Extrait du document

Ce faisant, contrairement à ce que retient le jugement attaqué, le législateur a prévu un « mécanisme susceptible de gérer les éventuels conflits d'intérêt ou les divergences de perception des personnes de confiance quant à l'expression des souhaits ou de l'avis de la personne administrée qu'elles sont censées relayer », de sorte que le jugement attaqué, qui énonce le contraire, sans aucunement constater qu'en l'espèce un conflit d'intérêt ou une divergence de perception existerait ou serait à redouter, n'est pour cette autre raison pas légalement justifié (violation de cette disposition).

III. La décision de la Cour

Quant à la première branche :

Aux termes de l'article 501, alinéa 1er, du Code civil, la personne à protéger ou protégée a le droit d'être soutenue, pendant toute la durée de l'administration, par une personne de confiance qu'elle a désignée personnellement.
L'homologation de la désignation de la personne de confiance s'effectue, poursuit l'alinéa 2 de cet article, sur requête écrite ou verbale adressée au juge de paix par la personne protégée ou à protéger, par un tiers dans l'intérêt de celle-ci ou par le procureur du Roi, au début ou au cours de l'administration.

Données fournies
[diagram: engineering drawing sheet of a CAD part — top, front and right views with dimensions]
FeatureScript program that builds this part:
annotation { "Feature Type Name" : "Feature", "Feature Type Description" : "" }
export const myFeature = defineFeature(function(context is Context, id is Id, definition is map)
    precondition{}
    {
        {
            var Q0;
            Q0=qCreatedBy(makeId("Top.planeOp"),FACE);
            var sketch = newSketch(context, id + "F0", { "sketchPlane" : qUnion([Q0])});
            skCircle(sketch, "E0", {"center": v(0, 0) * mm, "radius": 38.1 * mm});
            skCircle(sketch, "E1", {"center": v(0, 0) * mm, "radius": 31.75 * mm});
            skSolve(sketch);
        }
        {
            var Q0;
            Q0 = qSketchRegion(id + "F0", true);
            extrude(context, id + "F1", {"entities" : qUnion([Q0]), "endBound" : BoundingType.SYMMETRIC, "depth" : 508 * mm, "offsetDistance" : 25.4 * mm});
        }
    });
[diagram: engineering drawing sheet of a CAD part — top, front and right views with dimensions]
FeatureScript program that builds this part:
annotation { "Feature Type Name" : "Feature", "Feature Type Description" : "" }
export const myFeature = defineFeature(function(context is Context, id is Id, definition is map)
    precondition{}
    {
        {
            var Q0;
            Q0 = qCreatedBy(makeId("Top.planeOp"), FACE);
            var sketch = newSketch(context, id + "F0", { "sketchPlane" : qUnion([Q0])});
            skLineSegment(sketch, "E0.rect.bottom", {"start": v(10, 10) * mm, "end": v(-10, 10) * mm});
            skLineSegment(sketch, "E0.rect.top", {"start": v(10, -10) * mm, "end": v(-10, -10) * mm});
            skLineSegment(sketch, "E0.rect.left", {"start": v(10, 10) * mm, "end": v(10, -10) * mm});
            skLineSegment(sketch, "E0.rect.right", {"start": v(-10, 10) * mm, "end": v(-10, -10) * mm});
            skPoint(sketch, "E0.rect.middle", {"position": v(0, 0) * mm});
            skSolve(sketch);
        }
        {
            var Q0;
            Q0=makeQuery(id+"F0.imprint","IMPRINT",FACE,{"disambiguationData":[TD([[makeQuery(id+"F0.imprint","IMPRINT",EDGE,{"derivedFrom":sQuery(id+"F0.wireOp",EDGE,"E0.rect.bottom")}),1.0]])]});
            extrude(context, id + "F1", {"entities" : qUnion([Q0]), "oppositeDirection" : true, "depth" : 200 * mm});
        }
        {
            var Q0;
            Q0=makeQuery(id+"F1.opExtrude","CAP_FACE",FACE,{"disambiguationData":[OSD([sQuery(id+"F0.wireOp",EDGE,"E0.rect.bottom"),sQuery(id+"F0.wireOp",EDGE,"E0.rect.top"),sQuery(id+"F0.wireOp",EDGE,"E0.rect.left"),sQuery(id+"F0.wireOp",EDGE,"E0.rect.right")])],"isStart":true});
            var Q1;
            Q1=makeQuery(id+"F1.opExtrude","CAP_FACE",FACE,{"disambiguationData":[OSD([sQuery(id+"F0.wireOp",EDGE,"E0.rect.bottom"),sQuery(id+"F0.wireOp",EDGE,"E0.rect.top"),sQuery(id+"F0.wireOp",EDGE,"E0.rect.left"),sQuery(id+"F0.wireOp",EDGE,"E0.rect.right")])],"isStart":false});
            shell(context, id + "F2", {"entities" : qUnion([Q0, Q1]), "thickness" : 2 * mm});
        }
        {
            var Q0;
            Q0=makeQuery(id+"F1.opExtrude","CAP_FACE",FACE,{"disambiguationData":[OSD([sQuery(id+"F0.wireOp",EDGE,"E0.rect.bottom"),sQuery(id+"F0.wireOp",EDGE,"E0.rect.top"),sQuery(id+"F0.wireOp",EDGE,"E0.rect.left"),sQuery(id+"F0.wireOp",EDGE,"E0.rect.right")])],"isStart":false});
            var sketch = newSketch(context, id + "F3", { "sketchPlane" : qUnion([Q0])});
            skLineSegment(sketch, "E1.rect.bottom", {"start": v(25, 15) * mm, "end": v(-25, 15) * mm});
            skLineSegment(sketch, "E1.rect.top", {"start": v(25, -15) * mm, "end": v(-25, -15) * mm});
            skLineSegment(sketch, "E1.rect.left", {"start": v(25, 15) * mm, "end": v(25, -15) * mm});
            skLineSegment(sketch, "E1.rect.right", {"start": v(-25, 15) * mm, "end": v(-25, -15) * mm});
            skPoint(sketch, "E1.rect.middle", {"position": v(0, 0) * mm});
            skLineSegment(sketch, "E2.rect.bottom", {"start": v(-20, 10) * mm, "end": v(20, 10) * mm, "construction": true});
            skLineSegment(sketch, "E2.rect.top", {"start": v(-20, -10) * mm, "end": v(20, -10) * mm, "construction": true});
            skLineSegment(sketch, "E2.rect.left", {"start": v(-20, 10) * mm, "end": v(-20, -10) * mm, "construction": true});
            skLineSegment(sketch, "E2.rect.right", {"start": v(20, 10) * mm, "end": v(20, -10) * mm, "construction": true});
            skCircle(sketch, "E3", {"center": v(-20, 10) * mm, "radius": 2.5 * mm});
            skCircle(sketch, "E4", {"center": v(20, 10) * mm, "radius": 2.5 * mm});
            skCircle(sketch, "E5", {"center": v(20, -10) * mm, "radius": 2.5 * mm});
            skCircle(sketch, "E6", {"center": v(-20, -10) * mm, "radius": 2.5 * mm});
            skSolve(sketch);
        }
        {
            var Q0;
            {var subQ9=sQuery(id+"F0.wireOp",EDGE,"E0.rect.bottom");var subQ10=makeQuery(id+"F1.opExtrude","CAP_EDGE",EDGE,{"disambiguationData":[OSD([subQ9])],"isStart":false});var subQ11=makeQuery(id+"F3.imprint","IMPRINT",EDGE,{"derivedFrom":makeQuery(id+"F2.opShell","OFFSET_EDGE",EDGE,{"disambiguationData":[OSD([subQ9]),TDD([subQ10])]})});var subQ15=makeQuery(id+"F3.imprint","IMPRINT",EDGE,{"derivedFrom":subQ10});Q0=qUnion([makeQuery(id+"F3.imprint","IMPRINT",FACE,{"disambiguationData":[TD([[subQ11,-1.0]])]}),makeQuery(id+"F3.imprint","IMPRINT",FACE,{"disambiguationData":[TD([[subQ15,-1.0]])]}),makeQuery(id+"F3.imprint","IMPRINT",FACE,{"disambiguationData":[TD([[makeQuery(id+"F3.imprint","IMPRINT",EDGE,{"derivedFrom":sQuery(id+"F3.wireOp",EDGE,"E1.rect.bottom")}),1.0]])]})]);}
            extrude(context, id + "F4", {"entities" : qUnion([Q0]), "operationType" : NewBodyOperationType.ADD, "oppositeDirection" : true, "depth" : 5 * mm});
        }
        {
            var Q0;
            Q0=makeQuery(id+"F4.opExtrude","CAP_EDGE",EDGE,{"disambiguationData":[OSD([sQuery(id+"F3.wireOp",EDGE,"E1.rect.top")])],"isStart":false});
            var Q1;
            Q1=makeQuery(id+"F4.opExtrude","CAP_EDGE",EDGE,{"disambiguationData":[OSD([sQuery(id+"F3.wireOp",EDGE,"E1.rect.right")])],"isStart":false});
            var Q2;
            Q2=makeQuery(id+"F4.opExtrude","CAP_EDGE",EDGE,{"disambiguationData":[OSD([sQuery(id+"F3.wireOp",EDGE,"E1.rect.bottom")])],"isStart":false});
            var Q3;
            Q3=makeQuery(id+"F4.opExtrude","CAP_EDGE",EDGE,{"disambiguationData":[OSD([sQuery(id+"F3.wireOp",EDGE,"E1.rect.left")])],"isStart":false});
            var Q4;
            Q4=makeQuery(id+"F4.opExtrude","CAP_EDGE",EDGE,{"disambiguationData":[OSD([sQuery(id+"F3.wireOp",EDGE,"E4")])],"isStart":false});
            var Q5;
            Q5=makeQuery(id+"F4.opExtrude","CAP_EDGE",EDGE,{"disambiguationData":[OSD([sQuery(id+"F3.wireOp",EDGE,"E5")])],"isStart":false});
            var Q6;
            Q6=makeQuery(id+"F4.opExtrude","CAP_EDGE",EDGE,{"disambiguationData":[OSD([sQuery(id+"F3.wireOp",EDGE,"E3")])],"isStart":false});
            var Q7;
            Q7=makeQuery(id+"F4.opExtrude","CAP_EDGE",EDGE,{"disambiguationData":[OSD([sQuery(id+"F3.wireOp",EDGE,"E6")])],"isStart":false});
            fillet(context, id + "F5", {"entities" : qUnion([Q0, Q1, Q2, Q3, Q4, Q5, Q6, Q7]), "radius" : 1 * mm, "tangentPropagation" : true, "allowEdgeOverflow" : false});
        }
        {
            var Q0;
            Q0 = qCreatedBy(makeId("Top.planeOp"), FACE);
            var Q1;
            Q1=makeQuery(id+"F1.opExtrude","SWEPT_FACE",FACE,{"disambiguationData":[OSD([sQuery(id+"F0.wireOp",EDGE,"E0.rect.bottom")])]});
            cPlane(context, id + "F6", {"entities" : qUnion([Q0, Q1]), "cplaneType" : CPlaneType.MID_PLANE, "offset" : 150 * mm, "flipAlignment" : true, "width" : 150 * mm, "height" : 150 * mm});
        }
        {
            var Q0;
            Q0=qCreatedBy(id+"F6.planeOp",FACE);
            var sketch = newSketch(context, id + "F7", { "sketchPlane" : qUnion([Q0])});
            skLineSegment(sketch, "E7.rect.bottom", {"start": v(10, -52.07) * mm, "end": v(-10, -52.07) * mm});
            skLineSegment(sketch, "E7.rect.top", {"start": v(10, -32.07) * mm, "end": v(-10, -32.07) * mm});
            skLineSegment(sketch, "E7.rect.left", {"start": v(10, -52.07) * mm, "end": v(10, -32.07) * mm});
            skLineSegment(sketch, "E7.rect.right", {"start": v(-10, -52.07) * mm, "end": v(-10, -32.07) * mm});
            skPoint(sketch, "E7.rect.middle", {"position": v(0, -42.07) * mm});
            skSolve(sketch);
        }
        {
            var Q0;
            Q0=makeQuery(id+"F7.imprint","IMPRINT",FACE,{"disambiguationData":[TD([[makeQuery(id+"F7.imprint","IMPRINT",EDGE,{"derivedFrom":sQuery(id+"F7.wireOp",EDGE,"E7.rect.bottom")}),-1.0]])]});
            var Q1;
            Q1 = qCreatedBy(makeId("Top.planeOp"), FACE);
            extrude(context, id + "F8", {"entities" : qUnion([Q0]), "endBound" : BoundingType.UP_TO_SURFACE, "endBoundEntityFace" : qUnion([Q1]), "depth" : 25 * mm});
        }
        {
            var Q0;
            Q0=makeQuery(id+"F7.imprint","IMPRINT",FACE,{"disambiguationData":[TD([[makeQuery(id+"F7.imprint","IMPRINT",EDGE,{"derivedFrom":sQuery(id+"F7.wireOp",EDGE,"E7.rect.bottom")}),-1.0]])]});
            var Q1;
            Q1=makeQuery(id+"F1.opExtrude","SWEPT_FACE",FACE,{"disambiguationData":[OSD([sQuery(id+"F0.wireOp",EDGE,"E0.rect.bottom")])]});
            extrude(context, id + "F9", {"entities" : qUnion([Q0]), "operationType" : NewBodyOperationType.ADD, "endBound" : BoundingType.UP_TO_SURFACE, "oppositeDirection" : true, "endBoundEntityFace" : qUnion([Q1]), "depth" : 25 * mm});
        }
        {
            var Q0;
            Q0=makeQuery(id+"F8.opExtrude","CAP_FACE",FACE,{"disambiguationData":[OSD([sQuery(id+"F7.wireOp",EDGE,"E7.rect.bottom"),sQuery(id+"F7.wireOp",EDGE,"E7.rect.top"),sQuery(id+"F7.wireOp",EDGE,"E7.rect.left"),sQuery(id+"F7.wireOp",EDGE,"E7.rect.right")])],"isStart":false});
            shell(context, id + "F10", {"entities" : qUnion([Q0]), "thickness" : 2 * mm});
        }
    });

Problèmes
1. Répondez à ces questions sur l'extrait relatif à la personne de confiance :
(a) Selon le premier paragraphe, qu'est-ce que le jugement attaqué ne constate aucunement ?
(b) Quelle disposition du Code civil accorde le droit d'être soutenu par une personne de confiance ?
(c) Qui peut adresser au juge de paix la requête d'homologation de la désignation de la personne de confiance ?
2. Prolongez l'extrait relatif à la personne de confiance à partir de sa dernière phrase.

Résultats
1.
(a) Il ne constate aucunement qu'en l'espèce un conflit d'intérêt ou une divergence de perception existerait ou serait à redouter.
(b) L'article 501, alinéa 1er, du Code civil.
(c) La personne protégée ou à protéger, un tiers dans l'intérêt de celle-ci ou le procureur du Roi.

2.
Il ne résulte pas de ces dispositions que la personne protégée ou à protéger doive confirmer devant le juge le souhait qu'elle a exprimé quant à la désignation d'une personne de confiance.
Le jugement attaqué constate que le premier juge a indiqué que, « lors de son audition du 2 décembre 2015, la [première défenderesse, personne protégée], n'avait pas confirmé sa volonté, exprimée dans une lettre du 28 juin 2015, de voir désigner [la demanderesse et la partie appelée en déclaration d'arrêt commun], ses deux sœurs, aux côtés de [la troisième défenderesse], leur mère, en qualité de personnes de confiance » et que la demanderesse et la partie appelée en déclaration d'arrêt commun « déposent une nouvelle lettre du 2 janvier [2016] signée par l'administrée où elle réitère ce souhait, expliquant qu'elle avait eu peur lors de l'audition précédente, dont elle n'avait pas compris le sens, et avait préféré quitter les lieux ».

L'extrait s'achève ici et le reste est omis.